As you might expect, after four decades of working in New Zealand telecommunications Guthrie has plenty of stories. He swears he only ever “crossed the line” (when you listen in on phone calls) when it was an emergency, such as when a child was lost in Remuera, or a criminal offence (people tapping public phones to make a free call), when he was operating the test desk (see photo above).
Guthrie’s personal favourite is the Ericsson Rotary (see photo on right), which he considers the “Rolls Royce of telephone systems”. But being imported from Sweden, they were very expensive and so there are not many examples in New Zealand.
It was a surprise to discover the same names cropping up in the displays – Ericsson and Siemens are two well known brands that still build telco networks today. In the photo above is a black Siemens Neophone from 1929, which according to the explanation, was based on the ‘Swedish influence’ (hope it wasn’t pricey!)
These days Siemens and Ericsson remain telco giants, lending their famous brands to everything from mobile phone devices to complex fibre networks.

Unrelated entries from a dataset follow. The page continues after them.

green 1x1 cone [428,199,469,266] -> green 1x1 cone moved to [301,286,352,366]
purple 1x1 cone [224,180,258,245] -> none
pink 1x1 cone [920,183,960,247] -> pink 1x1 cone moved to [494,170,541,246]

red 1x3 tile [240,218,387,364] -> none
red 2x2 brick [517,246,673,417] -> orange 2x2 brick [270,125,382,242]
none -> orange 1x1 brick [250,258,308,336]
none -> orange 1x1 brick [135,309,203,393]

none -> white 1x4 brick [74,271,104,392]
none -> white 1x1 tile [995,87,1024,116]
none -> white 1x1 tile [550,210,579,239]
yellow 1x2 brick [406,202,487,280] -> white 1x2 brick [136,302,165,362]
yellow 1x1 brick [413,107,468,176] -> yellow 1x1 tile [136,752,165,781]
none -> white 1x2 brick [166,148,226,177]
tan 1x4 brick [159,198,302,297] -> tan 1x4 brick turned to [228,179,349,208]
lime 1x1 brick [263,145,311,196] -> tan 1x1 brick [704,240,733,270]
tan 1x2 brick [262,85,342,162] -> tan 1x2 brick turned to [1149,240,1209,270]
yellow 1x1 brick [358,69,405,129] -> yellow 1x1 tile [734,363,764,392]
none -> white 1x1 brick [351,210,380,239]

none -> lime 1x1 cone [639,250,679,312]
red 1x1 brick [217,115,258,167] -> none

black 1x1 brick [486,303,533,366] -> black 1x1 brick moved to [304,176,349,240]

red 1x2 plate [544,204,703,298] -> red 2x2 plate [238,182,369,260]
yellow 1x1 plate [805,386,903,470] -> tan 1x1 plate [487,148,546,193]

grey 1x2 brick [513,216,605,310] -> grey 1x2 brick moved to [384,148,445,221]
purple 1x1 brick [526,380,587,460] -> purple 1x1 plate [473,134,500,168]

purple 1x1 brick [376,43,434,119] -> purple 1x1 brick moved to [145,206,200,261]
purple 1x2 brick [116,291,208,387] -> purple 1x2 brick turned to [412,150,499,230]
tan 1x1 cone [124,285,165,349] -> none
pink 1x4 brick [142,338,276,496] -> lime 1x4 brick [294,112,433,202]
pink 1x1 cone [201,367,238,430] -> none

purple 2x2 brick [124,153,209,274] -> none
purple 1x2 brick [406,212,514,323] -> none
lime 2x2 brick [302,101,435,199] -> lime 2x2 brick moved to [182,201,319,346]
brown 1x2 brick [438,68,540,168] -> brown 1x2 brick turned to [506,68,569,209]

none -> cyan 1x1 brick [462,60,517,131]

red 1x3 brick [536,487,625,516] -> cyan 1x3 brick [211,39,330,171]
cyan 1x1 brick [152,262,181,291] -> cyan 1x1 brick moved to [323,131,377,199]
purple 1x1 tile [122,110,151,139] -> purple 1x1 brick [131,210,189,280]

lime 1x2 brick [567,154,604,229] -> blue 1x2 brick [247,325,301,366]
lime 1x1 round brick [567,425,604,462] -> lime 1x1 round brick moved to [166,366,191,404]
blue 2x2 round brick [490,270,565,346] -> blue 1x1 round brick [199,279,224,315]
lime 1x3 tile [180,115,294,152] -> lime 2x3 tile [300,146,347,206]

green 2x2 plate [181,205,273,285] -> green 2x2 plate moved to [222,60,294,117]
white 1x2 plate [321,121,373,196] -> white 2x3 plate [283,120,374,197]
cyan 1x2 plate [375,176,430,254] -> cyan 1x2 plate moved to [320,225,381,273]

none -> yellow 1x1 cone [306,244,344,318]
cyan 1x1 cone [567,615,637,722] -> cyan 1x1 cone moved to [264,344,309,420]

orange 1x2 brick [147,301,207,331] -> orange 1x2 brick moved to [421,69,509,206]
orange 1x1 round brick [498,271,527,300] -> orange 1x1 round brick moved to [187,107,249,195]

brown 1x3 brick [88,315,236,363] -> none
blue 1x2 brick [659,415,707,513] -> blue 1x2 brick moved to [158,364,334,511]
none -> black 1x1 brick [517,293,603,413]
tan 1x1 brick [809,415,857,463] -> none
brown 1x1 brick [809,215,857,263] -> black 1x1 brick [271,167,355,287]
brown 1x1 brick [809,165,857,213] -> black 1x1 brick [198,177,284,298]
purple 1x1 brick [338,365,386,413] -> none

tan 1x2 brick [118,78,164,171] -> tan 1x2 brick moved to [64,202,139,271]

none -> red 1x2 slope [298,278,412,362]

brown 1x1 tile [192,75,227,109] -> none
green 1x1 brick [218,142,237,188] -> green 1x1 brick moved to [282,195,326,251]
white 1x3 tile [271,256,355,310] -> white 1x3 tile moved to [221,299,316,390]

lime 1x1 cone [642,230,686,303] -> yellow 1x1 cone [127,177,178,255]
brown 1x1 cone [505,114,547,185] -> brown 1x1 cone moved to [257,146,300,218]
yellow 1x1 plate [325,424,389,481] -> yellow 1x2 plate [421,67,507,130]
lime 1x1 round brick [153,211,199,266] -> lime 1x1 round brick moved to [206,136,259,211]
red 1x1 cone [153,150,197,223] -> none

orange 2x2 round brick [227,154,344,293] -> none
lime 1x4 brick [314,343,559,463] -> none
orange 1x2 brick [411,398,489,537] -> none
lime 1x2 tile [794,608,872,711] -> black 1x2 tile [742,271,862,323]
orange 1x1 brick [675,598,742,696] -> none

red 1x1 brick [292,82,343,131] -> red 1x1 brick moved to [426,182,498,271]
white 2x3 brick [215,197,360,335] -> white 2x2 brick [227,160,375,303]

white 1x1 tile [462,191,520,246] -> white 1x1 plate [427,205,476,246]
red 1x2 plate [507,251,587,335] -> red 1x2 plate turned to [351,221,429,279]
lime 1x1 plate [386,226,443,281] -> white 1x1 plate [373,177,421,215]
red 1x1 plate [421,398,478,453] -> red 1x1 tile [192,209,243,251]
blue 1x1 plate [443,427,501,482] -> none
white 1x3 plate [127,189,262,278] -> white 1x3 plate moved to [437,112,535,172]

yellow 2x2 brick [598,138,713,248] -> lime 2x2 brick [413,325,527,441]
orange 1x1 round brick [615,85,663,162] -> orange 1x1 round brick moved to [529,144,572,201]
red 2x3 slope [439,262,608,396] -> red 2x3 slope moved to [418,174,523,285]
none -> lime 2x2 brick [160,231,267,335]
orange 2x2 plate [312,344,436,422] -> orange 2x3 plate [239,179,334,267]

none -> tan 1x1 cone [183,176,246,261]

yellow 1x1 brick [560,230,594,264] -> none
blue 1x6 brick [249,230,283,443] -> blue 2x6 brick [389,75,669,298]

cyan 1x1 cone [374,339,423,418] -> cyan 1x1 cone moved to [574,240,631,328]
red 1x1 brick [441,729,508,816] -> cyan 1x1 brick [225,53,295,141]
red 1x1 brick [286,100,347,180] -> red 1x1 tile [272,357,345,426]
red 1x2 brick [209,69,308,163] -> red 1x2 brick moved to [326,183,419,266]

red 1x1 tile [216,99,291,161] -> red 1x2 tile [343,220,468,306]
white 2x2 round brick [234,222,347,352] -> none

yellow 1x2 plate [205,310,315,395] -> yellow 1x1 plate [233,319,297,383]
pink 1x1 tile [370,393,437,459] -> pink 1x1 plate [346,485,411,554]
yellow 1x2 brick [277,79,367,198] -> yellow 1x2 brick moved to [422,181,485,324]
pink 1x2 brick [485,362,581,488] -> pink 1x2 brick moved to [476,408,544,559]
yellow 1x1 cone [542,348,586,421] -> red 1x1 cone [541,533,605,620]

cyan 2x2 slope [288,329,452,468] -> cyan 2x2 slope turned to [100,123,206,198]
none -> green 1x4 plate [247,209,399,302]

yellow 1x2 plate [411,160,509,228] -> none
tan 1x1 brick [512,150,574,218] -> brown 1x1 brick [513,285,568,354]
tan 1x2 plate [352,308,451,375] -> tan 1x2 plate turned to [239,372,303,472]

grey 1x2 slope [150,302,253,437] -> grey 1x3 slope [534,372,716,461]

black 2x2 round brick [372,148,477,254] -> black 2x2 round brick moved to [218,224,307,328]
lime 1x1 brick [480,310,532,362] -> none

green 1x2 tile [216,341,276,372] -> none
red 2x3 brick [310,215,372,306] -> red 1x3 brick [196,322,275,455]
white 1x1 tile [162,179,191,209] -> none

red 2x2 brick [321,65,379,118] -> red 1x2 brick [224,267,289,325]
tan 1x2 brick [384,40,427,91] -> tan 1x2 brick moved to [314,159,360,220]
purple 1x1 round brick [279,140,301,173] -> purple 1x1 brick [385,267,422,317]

But you won’t learn anything about new innovation; everything kind of stops around 1980 at the MOTAT Telecommunications collection.
This is a pity, because there is an honourable tradition in New Zealand created by engineers who built – and continue to build and maintain – the networks that we all take for granted but which are critical to our national economy and our livelihoods. Their achievements deserve better.
The telecommunications industry is one of the richest in New Zealand; according to the Commerce Commission its total annual revenue is around $5.34 billion. You might think they’d invest in ensuring their own industry was better portrayed in a museum that was visited by 25,657 school children last year.
This argument is not lost on MOTAT’s manager of museum operations Derek Grieve, who in a written response to ConnectMe called our observation that the display is tired, run-down and confusing “a fair comment”.The majority of MOTAT’s funding this year is via a levy imposed on councils in the wider Auckland area ($9.3 million) and visitor admissions (estimated at $750,000).
Since 2000 the museum has begun a programme to upgrade all of its exhibits. There are 11 sections that compete for funding from the restoration budget, which this year is $1.1 million. The telecommunications section has had 19 projects approved. In addition there is $400,000 set aside for all the exhibitions, but this includes building maintenance.
MOTAT has a ‘workforce’ of 230 volunteers, of whom 12 support telecommunications, donating about 2000 hours of their time every six months.
The good news is that MOTAT is planning to upgrade the telecommunications area in the next financial year (2010/11) and work has begun on expanding the workshop space.
“Developing new revenue streams, including sponsorship, is an area that we have been working on and have relationships with a number of parties in this regard,” concludes Grieve. “Approaching the telecommunications industry for assistance will certainly be considered as part of the planning for the upgrade for the telecommunication display.”
Telecom, Vodafone, TelstraClear, Orcon, Slingshot, WorldxChange, 2degrees et al – hope you are listening!